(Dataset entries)
--- --- ---
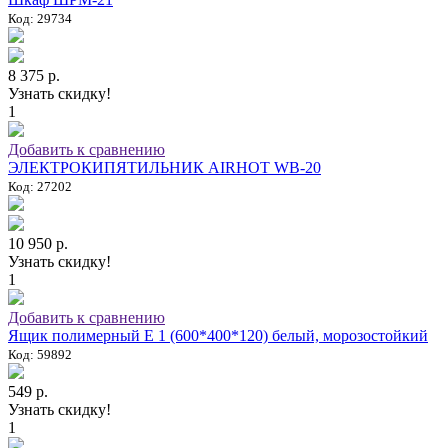
Код: 29734
8 375 р.
Узнать скидку!
1
Добавить к сравнению
ЭЛЕКТРОКИПЯТИЛЬНИК AIRHOT WB-20
Код: 27202
10 950 р.
Узнать скидку!
1
Добавить к сравнению
Ящик полимерный E 1 (600*400*120) белый, морозостойкий
Код: 59892
549 р.
Узнать скидку!
1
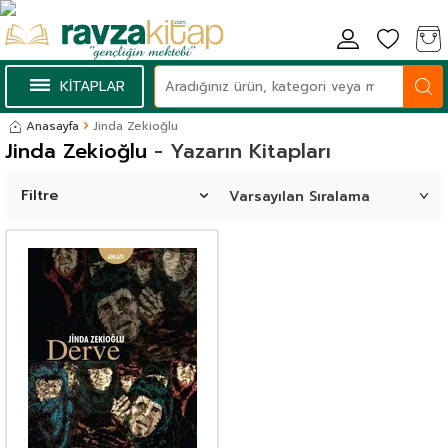
KİTAPLAR
Anasayfa
Jinda Zekioğlu
Jinda Zekioğlu
- Yazarın Kitapları
Filtre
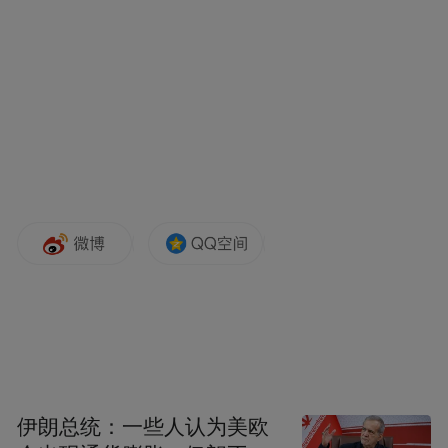
伊朗总统：一些人认为美欧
--- --- ---
How to complete this task ::
The required output is every line from the one containing "ЭЛЕКТРОКИПЯТИЛЬНИК AIRHOT WB-20" through the last line of the records, inclusive, reproduced exactly and without pictures.

Exercise answer ::
ЭЛЕКТРОКИПЯТИЛЬНИК AIRHOT WB-20
Код: 27202
10 950 р.
Узнать скидку!
1
Добавить к сравнению
Ящик полимерный E 1 (600*400*120) белый, морозостойкий
Код: 59892
549 р.
Узнать скидку!
1
KİTAPLAR
Anasayfa
Jinda Zekioğlu
Jinda Zekioğlu
- Yazarın Kitapları
Filtre
伊朗总统：一些人认为美欧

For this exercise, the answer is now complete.